More work can be added in the future to this research. Collecting more data from other vehicle systems, such as suspension, brake and gear, can help improve the results. Extracting some statistics from the data, such as mean, standard deviation and median, can add more value to the input features. Ranking the features and eliminating the low impact features is also a good practice to reduce system complexity.
Fusing data from many resources provides a better understanding about the vehicle surrounding area and then yield to a better prediction system. Therefore, fusing in-vehicle data with connected vehicle data should boost the performance of the ML system. Adding data from sensors such as camera, radar and Lidar will improve the detection results.
A deep learning algorithm, such as neural network, can be suggested as a future work. Neural networks may have a better performance than the conventional ML algorithms, such as random forests and SVM. However, deep learning techniques require more computation and then a more expensive system. Therefore, choosing between deep learning and the traditional ML algorithms is a trade off between system accuracy and system cost.
9. Conclusions
In this study, an ML system is proposed to solve three categorization problems; road surface conditions, road traffic conditions and driving style. Decision trees, random forests and SVM were implemented in Python. In-vehicle CAN data were used to train and test the algorithms.
Random forests showed the best accuracy, precision, recall and F-score for all the classifications. The nature of the features and the amount of the training dataset is what gives an algorithm the advantage over another. From the results, we can conclude that random forests is the best algorithm to predict road surface conditions, road traffic conditions and driving style.

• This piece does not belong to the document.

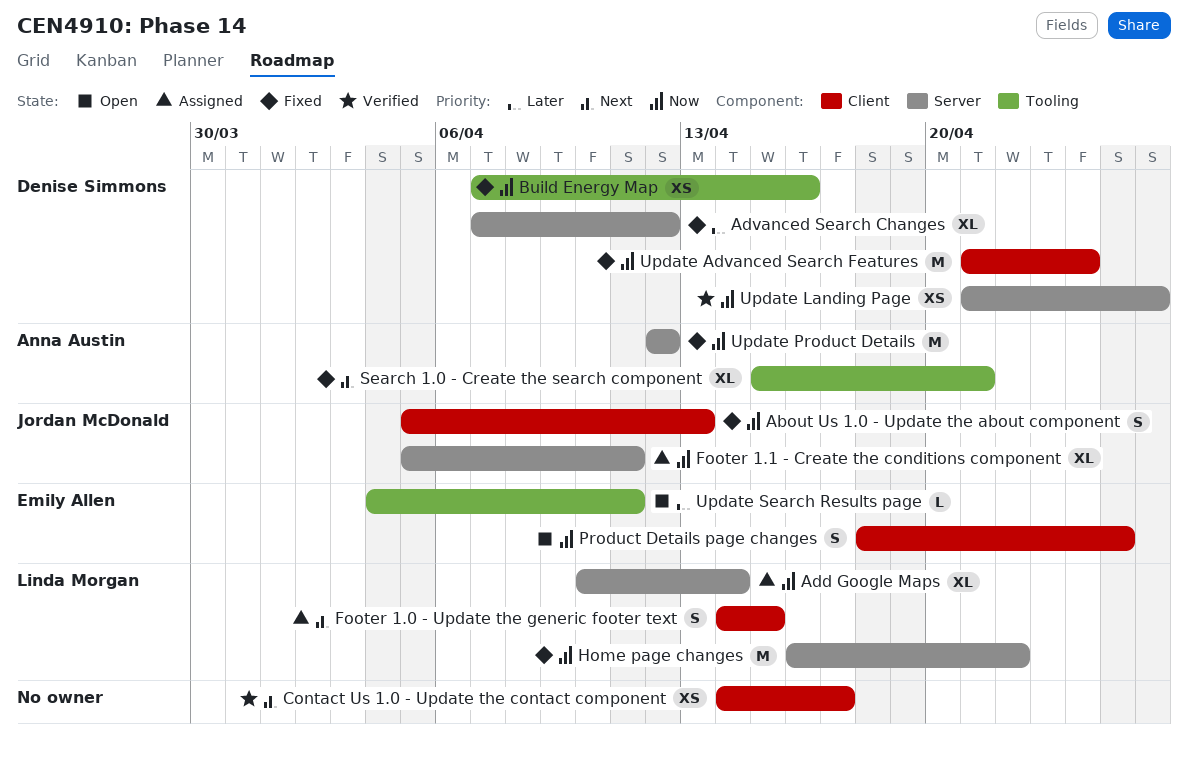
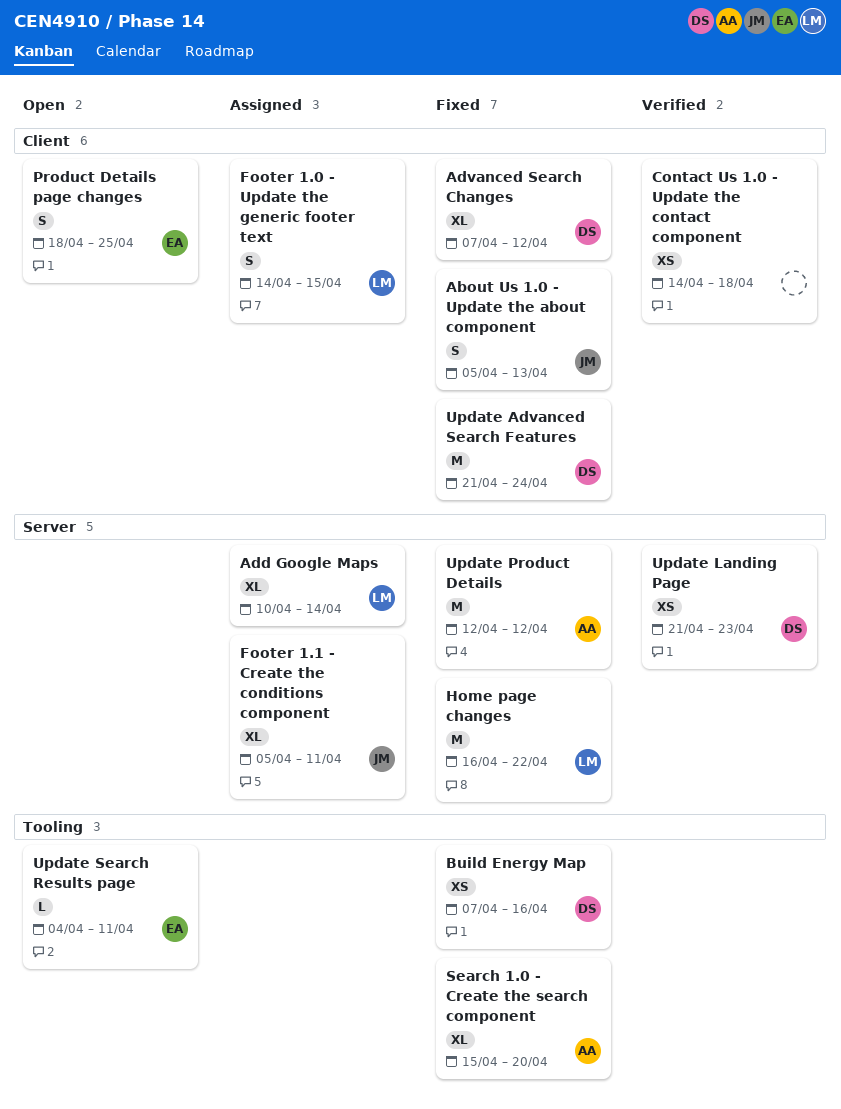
Advanced Search Changes, label: Server -> Client
Contact Us 1.0 - Update the contact component, due: Apr 17 -> Apr 18
Search 1.0 - Create the search component, due: Apr 21 -> Apr 20
Update Landing Page, due: Apr 26 -> Apr 23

Feature importance of the algorithms was analyzed using permutation feature importance algorithm. It was noticed that decision trees and random forests have almost the same feature importance rank. SVM showed different feature importance rank. For example, SVM showed a high rank for longitudinal acceleration for road surface detection, while decision trees and random forests showed a low rank for this feature. Features ranking can help eliminate the low-ranked features to reduce system complexity, while maintaining the ML system performance.
Finally, this work shows that vehicle network carries rich information that can be analyzed and classified using ML to provide useful applications. In-vehicle data with traditional ML algorithms can provide a system with high accuracy and inexpensive implementation compared to more complex ML systems.